Stylistically, The Glass Pearls is what we would expect from a scriptwriter of Pressburger’s talent. The prose can be utilitarian, but it has a compelling streak of quasi-comedic irony. The dialogue is crisp and witty. The plot, which borrows many tropes of the noir, is taut and involving, and the final chapters are worthy of a thriller.

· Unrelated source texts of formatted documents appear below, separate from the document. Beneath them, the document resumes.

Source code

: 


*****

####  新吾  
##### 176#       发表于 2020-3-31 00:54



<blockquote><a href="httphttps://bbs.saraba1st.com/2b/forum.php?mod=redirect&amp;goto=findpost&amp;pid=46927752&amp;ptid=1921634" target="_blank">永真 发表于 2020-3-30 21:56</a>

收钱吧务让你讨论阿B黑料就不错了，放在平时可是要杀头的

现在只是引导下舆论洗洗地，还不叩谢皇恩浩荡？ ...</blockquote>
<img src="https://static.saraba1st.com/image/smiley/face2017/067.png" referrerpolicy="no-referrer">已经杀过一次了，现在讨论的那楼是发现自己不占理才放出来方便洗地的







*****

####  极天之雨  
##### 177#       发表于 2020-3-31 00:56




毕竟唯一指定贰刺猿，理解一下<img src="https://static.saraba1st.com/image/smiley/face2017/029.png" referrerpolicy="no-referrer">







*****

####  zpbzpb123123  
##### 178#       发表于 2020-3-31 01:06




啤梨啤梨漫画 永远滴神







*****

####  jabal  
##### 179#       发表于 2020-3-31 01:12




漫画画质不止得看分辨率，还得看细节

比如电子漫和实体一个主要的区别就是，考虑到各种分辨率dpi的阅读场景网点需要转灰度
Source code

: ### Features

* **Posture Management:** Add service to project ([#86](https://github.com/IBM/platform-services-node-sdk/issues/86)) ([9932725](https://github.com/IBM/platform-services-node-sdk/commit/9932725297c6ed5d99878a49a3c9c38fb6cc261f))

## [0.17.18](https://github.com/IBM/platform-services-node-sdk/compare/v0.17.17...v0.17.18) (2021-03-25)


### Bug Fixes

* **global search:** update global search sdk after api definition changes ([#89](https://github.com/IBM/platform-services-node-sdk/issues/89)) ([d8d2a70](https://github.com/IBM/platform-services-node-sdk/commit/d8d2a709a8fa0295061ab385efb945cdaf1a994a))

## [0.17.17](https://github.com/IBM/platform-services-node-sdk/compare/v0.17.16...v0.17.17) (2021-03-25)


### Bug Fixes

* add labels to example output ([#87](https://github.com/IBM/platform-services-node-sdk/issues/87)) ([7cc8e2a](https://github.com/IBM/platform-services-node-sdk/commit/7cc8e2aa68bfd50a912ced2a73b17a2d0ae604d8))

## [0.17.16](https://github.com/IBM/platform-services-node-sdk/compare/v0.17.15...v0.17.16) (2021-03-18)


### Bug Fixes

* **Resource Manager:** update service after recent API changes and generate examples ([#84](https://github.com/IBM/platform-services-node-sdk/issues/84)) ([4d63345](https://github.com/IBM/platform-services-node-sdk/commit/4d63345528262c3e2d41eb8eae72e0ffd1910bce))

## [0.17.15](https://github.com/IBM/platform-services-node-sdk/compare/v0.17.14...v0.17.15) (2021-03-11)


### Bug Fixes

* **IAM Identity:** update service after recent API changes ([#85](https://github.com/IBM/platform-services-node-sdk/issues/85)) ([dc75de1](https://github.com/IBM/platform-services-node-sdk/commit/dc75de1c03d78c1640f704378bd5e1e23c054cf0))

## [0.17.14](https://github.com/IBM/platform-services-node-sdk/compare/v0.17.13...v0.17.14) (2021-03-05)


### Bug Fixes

But what makes The Glass Pearls really worthy of rediscovery is the moral conundrum at its heart. Philosophers and psychologists trying to come to grips with the horrors of the Shoah have spoken of the “banality of evil” and questioned how ordinary people could carry out acts of sadistic violence. Pressburger explores the same themes through fiction. And he does so chillingly and disturbingly by making readers sympathise with his villian. I dare you to go through this novel without – guiltily – hoping the Braun will make it to the end unscathed. In his movies, Pressburger is intrigued by the figure of the “good German”, refusing to demonise all Germans for the atrocities of the Nazis. But what he proposes in The Glass Pearls is far more shocking – namely that a war criminal can, in many other respects, be a more than decent human being.
What are we to make of this? Was Pressburger perhaps a Nazi sympathizer? Of course not. He came from a Jewish family, had relatives (including his mother) who died in Nazi concentration camps, and escaped a similar fate only by fleeing to Paris and then on to England before the War. Yet, Pressburger gives his Nazi main character some of his own traits and life history. Perhaps this reflects a sense of survivor’s guilt on the author’s part. More importantly, it is a novelistic rendering of Hannah Arendt’s observation about Eichmann that:
The trouble... was precisely that so many were like him, and that the many were neither perverted nor sadistic, that they were, and still are, terribly and terrifyingly normal.
In the 1960’s, with memories of the Second World War
still fresh and current, the “moral morass” explored by this novel would have
come across as not only discomfiting but also as potentially weyward and outrageous. Six decades later, the time has come to
recognise the surprising philosophical depth of Pressburger’s little thriller.
The new Faber edition has an introduction by Anthony Quinn.